By Julie Giordano Plotkin
April 1, 2020, Census Day, has come and gone. Census invitations and first reminders have gone out. The online survey site and call-in centers have been active for months, and by all estimates, this year’s household participation rate, even prior to the outbreak of COVID-19 in mid-March, may be lower than at this point in the 2010 census. Areas of New Jersey where 2010 census participation was particularly low, are at greatest risk of being missed and, therefore, the most significant risk for harm.
The stakes are high. The size of New Jersey’s congressional delegation in Washington, D.C., and federal funding for our schools, for Medicare, Medicaid, and the Supplemental Nutrition Assistance Program (SNAP) are all determined by the census. Population statistics use census data to determine rates of disease, poverty, employment and crime. Accuracy depends on a complete census count.
Respond to the census, if you haven’t done so already. Ask everyone you know to do the same. Consider including census-related topics in your lesson plans, and/or check in with your local Complete Count Committee to help ensure everyone in your community is counted.
If you have ties to a hard-to-count population, please consider getting involved. Your community’s trust in you can make all the difference in someone’s decision to participate.
Areas where a low percentage of residents completed and returned the 2010 census are considered hard-to-count areas. Cities can be the hardest to count with low participation rates as listed here for some of our state’s largest municipalities: Irvington (50%), Atlantic City (55%), City of Orange (55%), Newark (55%), Asbury Park (56%), New Brunswick (56%), Trenton (59%), Jersey City (60%), Paterson (60%), and Camden (61%).
According to ACNJ Fact Sheets:
• 148,166 children under age 5 live in hard- to-count areas of New Jersey.
That comprises 28% of the total population of children under age 5 in the state.
• 190,008 Asian people live in hard-to-count areas of New Jersey. That comprises 21% of the total Asian population in the state.
• 668,636 Black or African American people live in hard-to-count areas of New Jersey. That comprises 51% of the total Black population in the state.
• 696,085 Hispanic or Latinx people live in hard-to-count areas of New Jersey. That comprises 40% of the total Hispanic population in the state.
The U.S. Census Bureau considers populations hard to count if they are:
• Hard to locate – Populations can be both hard to sample and hard to identify by some characteristic of interest (e.g., nomadic peoples and those hard to identify because of stigma and motivated misreporting, sometimes for reasons of personal safety).
• Hard to contact – Once located, populations can be difficult to physically access (e.g., gated communities or populations experiencing homelessness).
• Hard to persuade – Once accessed, populations may be reluctant to participate in enumeration (e.g., political dissidents or those who feel that they are too busy to participate).
• Hard to interview – Once engaged, enumeration itself may be hindered by some barrier (e.g., lack of a shared language, low literacy or some form of disability).

■ SUPPLIED DATA ■
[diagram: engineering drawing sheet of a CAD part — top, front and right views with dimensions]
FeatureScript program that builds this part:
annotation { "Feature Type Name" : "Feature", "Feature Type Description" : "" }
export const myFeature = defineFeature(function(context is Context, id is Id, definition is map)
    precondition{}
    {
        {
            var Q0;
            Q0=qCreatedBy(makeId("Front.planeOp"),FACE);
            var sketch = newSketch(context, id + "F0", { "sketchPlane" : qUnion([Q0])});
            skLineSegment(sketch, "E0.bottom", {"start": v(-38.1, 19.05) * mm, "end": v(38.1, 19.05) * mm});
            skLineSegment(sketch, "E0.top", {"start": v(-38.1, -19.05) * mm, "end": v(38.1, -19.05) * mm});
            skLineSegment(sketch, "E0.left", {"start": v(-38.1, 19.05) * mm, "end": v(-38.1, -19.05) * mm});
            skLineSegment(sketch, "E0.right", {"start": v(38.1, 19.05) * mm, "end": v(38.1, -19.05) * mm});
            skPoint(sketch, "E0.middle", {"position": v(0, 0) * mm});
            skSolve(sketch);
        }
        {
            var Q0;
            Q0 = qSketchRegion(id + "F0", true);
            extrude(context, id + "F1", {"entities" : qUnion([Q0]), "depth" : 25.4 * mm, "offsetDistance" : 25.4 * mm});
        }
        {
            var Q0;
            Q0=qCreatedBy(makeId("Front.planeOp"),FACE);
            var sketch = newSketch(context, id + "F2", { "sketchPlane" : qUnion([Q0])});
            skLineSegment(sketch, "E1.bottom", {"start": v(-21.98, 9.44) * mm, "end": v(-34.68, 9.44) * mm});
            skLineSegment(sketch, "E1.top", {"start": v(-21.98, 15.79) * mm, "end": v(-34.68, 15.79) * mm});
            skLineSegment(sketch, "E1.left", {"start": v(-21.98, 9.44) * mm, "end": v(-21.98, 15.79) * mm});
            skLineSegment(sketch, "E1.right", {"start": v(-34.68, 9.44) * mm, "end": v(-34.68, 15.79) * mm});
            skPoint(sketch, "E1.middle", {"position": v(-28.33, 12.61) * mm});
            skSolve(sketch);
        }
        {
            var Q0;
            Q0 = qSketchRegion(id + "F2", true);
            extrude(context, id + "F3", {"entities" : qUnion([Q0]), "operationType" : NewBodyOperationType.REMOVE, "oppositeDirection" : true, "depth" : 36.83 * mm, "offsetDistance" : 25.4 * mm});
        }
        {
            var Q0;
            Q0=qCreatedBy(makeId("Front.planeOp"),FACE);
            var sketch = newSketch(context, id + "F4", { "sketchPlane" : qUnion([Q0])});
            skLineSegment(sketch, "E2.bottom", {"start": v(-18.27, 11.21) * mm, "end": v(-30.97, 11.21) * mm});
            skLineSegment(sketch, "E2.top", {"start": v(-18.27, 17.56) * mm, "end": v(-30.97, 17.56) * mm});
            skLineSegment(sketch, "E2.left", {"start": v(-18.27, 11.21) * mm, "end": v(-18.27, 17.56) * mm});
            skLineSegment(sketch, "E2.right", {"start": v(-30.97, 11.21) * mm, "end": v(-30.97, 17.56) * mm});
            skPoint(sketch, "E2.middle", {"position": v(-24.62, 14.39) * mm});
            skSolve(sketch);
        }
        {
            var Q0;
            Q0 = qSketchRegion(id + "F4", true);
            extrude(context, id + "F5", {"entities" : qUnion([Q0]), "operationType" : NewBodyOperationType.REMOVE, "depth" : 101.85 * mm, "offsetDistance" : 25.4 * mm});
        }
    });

■ EXERCISE DIRECTIONS ■
Answer these questions from the census article:
1. On what date was Census Day?
2. What 2010 census participation rate is listed for Newark?
3. What percentage of the state's total Black population lives in hard-to-count areas of New Jersey?
The items are separate material and are not connected to the census article.

■ SOLUTION TO THIS PROBLEM ■
1. April 1, 2020
2. 55%
3. 51%